Pose landmark coordinates:
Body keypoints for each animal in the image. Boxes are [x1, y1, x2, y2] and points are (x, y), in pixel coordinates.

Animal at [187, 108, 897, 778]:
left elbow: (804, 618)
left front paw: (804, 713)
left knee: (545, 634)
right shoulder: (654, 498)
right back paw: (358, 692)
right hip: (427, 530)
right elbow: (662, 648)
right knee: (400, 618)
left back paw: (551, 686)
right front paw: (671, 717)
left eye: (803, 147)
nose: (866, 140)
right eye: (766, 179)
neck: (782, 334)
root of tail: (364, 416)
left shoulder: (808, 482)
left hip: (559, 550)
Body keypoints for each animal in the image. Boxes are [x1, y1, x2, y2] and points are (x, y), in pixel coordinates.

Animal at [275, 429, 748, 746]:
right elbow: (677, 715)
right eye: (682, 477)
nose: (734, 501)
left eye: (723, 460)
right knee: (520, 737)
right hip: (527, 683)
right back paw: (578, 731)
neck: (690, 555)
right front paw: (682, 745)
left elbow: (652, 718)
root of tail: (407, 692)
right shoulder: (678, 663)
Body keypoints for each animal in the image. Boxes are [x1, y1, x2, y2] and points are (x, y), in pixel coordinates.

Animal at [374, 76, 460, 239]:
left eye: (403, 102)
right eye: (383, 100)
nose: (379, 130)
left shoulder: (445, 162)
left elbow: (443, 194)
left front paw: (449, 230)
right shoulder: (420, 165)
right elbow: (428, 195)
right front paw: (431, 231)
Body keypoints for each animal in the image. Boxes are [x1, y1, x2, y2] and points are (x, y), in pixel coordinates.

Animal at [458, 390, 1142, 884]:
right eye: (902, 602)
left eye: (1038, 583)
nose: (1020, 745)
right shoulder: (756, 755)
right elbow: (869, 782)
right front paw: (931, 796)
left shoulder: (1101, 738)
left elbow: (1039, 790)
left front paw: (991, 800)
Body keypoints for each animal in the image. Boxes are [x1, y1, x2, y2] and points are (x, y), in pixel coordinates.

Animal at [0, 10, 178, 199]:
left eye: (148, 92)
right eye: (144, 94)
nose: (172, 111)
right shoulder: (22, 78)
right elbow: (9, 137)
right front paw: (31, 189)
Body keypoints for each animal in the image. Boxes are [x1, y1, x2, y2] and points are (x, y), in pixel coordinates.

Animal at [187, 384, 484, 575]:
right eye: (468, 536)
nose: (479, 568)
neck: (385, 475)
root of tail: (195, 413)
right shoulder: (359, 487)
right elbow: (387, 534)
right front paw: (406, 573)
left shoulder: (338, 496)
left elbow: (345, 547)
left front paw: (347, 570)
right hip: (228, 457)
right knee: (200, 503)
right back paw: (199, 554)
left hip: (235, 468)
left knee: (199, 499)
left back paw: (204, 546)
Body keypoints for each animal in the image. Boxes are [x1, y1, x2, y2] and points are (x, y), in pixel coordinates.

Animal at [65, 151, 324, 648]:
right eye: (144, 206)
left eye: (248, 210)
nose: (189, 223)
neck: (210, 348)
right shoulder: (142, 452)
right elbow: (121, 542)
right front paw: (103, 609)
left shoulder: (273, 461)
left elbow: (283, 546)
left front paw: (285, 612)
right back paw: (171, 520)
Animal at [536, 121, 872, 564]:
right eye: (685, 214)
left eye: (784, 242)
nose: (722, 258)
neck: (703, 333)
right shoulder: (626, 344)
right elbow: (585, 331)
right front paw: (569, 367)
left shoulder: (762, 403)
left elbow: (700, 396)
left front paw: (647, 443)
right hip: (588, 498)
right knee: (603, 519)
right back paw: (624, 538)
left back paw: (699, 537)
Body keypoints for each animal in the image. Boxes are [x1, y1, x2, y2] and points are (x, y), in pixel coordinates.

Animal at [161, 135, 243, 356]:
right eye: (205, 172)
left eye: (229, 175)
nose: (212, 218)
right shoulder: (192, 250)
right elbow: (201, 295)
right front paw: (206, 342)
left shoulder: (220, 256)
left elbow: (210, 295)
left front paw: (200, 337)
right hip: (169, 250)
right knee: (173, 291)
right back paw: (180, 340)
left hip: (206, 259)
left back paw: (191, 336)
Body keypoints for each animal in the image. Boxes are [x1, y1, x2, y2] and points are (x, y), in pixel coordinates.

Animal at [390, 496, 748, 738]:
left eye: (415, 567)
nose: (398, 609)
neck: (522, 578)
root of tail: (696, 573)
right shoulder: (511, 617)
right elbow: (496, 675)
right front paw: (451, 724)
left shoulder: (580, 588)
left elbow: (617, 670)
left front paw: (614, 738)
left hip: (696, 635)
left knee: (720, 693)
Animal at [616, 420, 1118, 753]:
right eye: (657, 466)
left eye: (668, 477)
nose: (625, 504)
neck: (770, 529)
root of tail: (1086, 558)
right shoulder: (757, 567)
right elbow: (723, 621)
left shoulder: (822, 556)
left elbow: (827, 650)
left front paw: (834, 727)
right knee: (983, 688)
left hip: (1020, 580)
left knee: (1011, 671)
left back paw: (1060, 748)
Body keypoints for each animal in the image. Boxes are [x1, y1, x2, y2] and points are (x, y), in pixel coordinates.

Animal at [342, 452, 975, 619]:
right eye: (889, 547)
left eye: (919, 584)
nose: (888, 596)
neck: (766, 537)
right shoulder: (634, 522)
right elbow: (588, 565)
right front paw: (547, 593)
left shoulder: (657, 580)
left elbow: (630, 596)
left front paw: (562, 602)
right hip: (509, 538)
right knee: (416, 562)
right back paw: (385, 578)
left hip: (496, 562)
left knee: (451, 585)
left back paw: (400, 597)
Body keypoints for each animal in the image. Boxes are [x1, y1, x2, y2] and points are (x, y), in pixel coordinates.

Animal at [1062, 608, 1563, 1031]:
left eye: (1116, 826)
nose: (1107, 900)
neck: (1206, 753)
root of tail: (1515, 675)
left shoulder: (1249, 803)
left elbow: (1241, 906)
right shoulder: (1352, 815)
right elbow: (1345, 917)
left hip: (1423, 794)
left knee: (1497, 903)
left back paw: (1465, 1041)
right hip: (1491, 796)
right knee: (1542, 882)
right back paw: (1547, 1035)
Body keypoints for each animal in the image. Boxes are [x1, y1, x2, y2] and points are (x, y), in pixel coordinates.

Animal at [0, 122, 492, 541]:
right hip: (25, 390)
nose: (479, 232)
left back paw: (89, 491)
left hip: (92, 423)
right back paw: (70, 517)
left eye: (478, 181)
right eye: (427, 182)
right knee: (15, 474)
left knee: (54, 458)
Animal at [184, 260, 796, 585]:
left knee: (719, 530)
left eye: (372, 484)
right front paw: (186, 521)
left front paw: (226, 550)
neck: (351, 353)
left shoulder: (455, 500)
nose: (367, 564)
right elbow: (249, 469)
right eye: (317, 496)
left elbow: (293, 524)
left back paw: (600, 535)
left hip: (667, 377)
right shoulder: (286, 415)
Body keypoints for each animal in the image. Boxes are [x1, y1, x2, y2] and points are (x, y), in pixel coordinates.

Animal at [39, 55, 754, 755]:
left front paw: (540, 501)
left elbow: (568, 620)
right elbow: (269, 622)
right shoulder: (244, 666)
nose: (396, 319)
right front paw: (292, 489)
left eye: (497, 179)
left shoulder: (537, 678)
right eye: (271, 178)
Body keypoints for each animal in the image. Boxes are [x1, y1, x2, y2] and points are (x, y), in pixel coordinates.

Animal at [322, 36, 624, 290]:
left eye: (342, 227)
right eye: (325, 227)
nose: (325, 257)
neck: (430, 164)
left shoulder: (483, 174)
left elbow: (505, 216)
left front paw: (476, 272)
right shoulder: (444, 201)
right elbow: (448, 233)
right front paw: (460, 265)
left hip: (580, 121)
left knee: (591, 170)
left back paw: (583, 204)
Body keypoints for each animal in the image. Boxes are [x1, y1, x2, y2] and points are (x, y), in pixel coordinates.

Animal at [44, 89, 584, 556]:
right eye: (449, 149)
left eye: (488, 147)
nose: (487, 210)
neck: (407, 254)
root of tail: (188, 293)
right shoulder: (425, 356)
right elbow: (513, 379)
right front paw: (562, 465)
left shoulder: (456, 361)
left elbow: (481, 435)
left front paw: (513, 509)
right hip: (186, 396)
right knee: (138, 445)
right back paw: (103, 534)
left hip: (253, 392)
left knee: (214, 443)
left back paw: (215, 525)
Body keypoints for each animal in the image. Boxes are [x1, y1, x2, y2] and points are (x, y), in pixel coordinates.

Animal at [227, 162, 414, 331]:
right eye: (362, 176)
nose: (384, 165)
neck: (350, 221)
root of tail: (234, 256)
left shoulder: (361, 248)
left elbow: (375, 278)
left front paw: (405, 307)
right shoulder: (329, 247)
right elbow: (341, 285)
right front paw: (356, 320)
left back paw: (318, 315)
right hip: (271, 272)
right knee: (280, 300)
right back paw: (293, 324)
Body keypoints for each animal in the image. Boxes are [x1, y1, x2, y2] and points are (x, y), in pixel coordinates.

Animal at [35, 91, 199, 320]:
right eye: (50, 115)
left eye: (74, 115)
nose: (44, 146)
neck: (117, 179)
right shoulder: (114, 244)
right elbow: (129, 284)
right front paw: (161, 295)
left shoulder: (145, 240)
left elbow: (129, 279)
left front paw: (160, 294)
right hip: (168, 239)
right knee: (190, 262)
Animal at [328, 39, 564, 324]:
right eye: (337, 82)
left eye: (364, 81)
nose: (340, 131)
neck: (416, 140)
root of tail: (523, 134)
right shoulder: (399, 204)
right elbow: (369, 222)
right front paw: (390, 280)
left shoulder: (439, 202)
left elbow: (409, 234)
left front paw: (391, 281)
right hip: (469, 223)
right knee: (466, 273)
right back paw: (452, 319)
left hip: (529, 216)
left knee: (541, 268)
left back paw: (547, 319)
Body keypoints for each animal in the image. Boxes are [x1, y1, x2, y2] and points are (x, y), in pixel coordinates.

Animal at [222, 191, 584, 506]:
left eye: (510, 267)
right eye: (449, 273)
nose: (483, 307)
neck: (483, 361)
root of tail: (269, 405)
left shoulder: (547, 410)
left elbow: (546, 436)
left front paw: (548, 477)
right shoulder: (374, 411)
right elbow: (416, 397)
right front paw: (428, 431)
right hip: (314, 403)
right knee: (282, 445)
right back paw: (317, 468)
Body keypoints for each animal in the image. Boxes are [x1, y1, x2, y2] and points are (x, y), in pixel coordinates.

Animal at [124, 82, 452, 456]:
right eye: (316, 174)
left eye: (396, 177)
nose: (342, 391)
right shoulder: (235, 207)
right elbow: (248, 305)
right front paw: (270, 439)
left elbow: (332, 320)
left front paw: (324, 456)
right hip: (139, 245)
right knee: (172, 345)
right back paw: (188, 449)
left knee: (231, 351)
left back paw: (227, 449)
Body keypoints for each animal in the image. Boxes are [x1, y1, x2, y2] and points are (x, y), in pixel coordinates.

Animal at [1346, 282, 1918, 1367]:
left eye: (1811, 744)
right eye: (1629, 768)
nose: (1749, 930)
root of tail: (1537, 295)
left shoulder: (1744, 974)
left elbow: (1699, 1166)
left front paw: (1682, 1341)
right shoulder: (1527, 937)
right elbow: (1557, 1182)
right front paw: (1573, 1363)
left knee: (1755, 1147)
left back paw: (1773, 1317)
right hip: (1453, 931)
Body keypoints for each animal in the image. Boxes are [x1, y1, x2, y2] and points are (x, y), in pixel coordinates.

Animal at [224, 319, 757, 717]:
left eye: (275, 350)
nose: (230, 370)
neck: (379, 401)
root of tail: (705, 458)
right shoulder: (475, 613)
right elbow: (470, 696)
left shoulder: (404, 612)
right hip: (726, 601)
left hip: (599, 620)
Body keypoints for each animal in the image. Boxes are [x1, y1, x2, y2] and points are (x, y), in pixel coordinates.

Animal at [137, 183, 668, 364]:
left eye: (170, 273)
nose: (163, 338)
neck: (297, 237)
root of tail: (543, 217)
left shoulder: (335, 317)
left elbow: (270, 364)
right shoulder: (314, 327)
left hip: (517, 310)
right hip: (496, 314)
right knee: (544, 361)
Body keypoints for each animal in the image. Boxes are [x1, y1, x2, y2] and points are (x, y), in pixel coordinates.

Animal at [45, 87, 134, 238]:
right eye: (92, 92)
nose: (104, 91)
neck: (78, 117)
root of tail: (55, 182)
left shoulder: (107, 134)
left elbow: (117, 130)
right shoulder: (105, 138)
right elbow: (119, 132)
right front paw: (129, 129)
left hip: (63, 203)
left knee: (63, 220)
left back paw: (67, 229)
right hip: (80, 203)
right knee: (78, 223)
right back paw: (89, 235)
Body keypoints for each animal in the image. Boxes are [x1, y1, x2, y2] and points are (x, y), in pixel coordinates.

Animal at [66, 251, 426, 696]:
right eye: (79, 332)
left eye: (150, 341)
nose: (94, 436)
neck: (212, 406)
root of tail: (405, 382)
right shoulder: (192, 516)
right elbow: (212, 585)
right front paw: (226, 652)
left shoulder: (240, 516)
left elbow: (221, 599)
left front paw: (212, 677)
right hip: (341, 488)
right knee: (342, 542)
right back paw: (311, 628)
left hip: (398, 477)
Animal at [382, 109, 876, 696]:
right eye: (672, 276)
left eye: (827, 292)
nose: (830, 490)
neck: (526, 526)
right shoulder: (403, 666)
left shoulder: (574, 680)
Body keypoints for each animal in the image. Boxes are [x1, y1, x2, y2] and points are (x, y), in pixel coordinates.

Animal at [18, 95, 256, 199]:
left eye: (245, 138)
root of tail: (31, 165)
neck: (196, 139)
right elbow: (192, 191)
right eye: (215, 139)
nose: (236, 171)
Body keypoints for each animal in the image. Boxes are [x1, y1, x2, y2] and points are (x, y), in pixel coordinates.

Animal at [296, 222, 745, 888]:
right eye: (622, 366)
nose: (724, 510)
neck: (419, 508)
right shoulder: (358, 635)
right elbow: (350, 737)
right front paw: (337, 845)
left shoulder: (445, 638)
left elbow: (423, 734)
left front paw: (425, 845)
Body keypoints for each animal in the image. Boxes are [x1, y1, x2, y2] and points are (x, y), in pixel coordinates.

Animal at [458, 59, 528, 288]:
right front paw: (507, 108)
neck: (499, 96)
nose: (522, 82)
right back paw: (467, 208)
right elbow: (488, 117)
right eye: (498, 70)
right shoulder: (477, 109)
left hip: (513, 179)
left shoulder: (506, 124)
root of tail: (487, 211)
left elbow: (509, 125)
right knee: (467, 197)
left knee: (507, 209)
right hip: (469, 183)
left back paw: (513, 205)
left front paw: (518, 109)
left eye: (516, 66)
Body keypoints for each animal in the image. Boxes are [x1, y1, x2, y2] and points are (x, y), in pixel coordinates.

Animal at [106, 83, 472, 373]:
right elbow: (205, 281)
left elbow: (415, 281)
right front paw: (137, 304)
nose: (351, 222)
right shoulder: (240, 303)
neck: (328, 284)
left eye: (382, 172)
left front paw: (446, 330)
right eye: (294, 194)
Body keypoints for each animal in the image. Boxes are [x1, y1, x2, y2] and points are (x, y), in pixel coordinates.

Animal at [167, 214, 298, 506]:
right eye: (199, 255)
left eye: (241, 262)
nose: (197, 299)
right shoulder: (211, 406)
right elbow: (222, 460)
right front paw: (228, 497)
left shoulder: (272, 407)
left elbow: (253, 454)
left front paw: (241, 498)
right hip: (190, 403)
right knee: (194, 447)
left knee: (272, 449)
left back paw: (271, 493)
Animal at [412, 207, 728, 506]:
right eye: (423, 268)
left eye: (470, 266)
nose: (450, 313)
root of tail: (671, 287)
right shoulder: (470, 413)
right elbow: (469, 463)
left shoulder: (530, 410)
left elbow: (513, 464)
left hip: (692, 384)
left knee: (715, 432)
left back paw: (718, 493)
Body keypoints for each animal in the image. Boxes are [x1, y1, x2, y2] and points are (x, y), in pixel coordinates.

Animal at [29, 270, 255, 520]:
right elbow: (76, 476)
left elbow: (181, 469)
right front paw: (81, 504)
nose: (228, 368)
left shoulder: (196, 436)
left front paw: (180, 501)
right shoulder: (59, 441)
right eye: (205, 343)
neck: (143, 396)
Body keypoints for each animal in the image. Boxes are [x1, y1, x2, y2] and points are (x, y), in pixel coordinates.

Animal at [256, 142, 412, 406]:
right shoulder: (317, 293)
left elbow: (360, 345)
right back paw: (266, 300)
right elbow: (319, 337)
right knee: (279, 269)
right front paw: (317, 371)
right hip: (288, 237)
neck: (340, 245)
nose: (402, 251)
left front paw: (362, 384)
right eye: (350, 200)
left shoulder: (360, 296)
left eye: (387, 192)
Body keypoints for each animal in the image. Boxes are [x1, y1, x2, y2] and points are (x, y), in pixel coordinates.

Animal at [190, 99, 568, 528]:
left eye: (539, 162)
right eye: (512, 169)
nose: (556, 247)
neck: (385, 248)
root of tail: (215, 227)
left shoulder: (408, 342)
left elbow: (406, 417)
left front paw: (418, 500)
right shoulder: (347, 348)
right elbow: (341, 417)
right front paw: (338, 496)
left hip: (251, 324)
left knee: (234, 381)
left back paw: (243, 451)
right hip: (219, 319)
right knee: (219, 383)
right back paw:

■ **PROBLEM DESCRIPTION**: Would you print exactly, and only, the lines of the data above from the line with "left shoulder: (822, 556)" through the line with "right eye: (889, 547)", inclusive?

■ **RESPONSE TO THIS TASK**:
left shoulder: (822, 556)
left elbow: (827, 650)
left front paw: (834, 727)
right knee: (983, 688)
left hip: (1020, 580)
left knee: (1011, 671)
left back paw: (1060, 748)
Body keypoints for each animal in the image. Boxes are [x1, y1, x2, y2] and points are (x, y), in pixel coordinates.

Animal at [342, 452, 975, 619]:
right eye: (889, 547)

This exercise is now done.